Sorption Mechanisms of Zinc to Calcium Silicate Hydrate: Sorption and Microscopic Investigations

Abstract

Knowledge of the binding mechanisms of heavy metals to cement minerals is essential for the prediction of the long-term leachability of secondary building materials and cement-stabilized wastes containing heavy metals. In this study, the sorption of Zn(II) to calcium silicate hydrate (C-S-H(I)) in pre-equilibrated aqueous suspensions has been investigated as a function of time (up to 87 d), pH (11.7, 12.48, and 12.78) and Zn(II) concentration (4.8-4800 microM). Electron probe microanalysis (EPMA) was performed in order to determine where Zn(II) was bound.

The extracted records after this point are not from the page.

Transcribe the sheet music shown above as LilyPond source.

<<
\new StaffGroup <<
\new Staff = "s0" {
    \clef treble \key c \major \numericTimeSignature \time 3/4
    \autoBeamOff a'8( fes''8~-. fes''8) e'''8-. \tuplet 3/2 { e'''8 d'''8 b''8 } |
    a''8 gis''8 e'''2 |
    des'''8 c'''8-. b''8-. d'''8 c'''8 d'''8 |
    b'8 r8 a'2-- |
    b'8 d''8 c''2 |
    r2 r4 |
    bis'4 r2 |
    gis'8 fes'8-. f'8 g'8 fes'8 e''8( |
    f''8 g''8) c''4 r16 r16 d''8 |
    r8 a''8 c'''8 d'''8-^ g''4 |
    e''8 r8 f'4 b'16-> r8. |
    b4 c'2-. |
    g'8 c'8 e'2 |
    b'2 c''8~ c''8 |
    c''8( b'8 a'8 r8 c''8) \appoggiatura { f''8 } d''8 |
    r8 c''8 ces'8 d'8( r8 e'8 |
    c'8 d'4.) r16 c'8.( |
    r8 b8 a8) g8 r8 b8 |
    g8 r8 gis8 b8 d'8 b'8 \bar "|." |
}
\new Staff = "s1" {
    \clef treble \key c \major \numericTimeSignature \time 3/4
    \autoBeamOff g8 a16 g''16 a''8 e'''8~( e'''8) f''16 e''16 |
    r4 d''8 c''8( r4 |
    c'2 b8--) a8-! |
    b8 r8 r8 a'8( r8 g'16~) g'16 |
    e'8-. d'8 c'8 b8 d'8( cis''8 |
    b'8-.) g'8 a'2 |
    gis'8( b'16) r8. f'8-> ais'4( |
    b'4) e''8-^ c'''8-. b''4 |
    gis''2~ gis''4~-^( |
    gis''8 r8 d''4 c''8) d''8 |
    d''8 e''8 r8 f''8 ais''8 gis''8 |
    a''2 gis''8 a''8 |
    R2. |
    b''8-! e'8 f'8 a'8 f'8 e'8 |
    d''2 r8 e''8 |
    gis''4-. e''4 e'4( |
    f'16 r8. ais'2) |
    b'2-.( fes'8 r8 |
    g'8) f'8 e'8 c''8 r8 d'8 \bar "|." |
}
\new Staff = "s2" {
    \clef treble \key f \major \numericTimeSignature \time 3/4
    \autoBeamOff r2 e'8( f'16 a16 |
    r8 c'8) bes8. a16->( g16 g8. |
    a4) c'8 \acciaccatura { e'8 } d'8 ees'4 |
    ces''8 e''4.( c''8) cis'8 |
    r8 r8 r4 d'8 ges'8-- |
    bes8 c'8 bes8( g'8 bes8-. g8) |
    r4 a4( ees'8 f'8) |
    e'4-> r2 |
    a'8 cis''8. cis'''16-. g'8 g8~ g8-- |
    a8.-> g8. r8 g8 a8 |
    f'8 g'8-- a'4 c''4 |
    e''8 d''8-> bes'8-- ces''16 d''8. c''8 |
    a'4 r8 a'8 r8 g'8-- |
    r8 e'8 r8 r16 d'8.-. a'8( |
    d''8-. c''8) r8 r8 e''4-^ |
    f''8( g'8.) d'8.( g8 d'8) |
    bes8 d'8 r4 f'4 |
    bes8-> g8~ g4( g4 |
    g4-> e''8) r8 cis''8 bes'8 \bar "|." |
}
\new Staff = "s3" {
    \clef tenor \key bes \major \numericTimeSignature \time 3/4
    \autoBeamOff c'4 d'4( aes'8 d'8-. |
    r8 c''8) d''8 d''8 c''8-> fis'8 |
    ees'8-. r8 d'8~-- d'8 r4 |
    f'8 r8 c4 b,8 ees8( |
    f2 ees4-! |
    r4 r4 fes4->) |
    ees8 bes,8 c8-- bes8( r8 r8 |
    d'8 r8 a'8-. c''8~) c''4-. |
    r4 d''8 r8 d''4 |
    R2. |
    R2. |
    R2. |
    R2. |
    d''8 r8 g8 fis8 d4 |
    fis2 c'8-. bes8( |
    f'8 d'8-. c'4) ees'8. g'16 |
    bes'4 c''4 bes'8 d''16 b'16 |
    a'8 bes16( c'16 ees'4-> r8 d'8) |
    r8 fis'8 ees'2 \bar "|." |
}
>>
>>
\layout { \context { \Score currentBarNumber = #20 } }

At high Zn(II) concentrations (>1000 microM), the precipitation of beta2-Zn-(OH)2 (< pH 12) and calcium zincate (Zn2Ca(OH)6 x 2H2O, > pH 12) was observed. Surface precipitation could not be discerned. At lower concentrations, it was found that the sorption process was initially very rapid with over 50% sorbed within 30 min but that the sorption continued more slowly to at least 87 d. The data could be interpreted in terms of the Freundlich isotherm up to a Si:Zn(II)sorbed atomic ratio of approximately 6:1. Zinc was observed by EPMA to incorporate into the C-S-H(I) particles but did not appear to substitute for Ca or Si. The incorporation of Zn(ll) in the interlayer of C-S-H(I) or sorption to internal surfaces of crystalline appear to be the most probable mechanisms for the observed Zn(II) sorption to C-S-H(I).